Evolution Beyond TraceMonkey
TraceMonkey’s successors and Other JITs
Starting with Firefox 11, TraceMonkey had been replaced by JägerMonkey, a fast-running MethodJIT with type inference. Why do we not see a continuation of tracing JIT’s for JavaScript?
One reason for TraceMonkey’s obsolescence is highlighted in a 2010 Mozilla Hacks article: “The downside of the tracing JIT is that we have to switch back and forth between the interpreter and the machine code whenever we reach certain conditions… And it turns out that happens a lot – more than anyone expected.”
TraceMonkey displayed pretty good results in many SunSpider benchmarks, showing that it had the potential for high performance in specific scenarios. However as discussed above, SunSpider may not have been the most representative benchmark suite for browser JavaScript execution. As the web evolved into and throughout the 2010s, the profile of workloads that SpiderMonkey and other JavaScript runtimes needed to handle also evolved.
The successors of TraceMonkey and JägerMonkey tended to follow a more “traditional” compiler design, using control flow graphs, SSA, and several layers of intermediate representation; however, tracing did not seem to make a return to these JITs.
Other Tracing JITs
LuaJIT
We want to extend this discussion to not only the successors of TraceMonkey, but also to other (tracing) JITs in general, beginning with Lua. An immediate question arises: why has LuaJIT seen more success with tracing than JavaScript?
We reason that JavaScript programs are incredibly diverse: from low-latency web servers to mobile games, this language has seen a broad range of uses. From the benchmarks, we have seen that TraceMonkey’s performance has rather high variance. There are countless edge cases to consider when designing a JIT for JavaScript, so perhaps it is better to optimize for the general case, rather than a few specific scenarios.

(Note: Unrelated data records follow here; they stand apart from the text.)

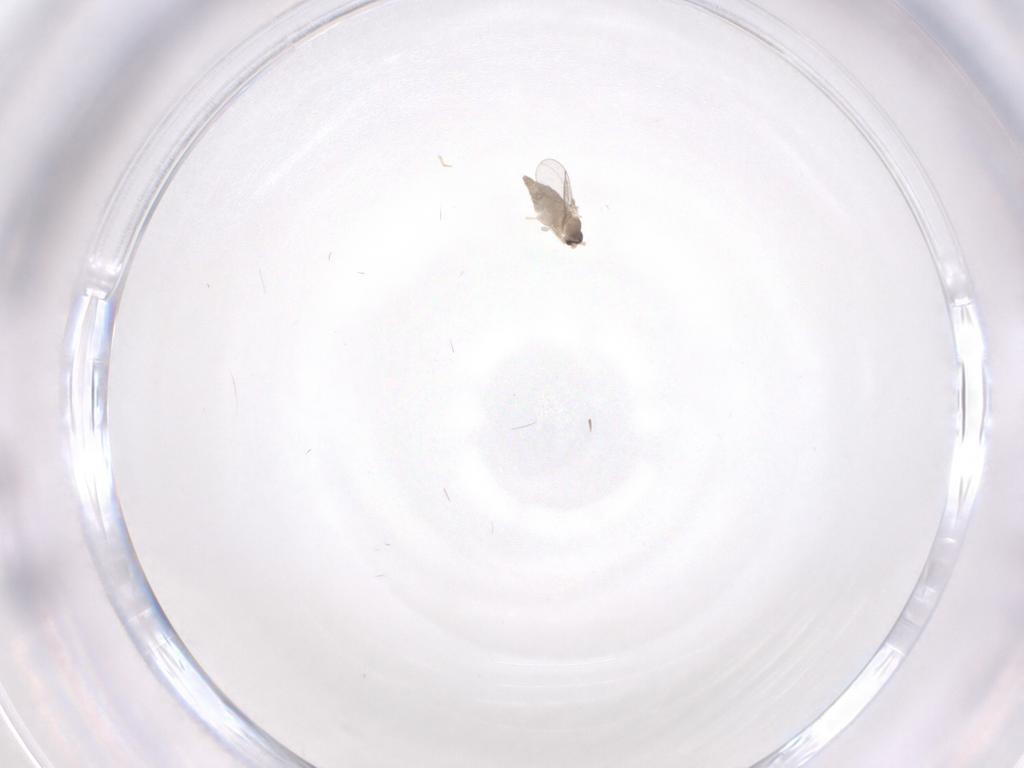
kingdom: Animalia
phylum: Arthropoda
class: Insecta
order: Diptera
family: Cecidomyiidae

Though Lua is certainly not an unpopular language, especially in the domain of video games, there are not as many use-cases as compared to JavaScript.
Pypy (Meta-tracing)
Another active field in which we see tracing is meta-tracing, a prime example of which is Pypy. Meta-tracing is a technique in which tracing is applied to an interpreter itself. The advantage of this approach is that the meta-tracing logic is language-agnostic in relation to the interpreter being meta-traced. This allows for a theoretically reusable toolchain (known as RPython) that can convert any interpreter (written in RPython) into a JIT.
figure from King’s College London
For a large language like Python, the high amount of edge cases means that writing a correct and efficient tracing compiler is especially hard. Meta-tracing is preferable in such cases because of the separation between tracing logic and interpreter logic.
RPython is theoretically reusable to implement other languages, but in practice it doesn’t seem like a popular approach. For example, active development for Pixie, a language implemented by a RPython interpreter, hasn’t existed since 2016, which is almost 8 years ago from the writing of this post.
The RPython docs maintains a list of projects that use it, but the list was reportedly last curated in November 2016.
Conclusion
Tracing JITs have a lot of cool theoretical advantages but in reality they have been overtaken by other approaches to JIT compilation, such as method-based JITs. It was enlightening to learn about the first published JIT implementation of JavaScript, and contextualize it against the state-of-the-art. We explored the properties and use cases of JavaScript and how it may have informed the preference of method-based JITs over tracing.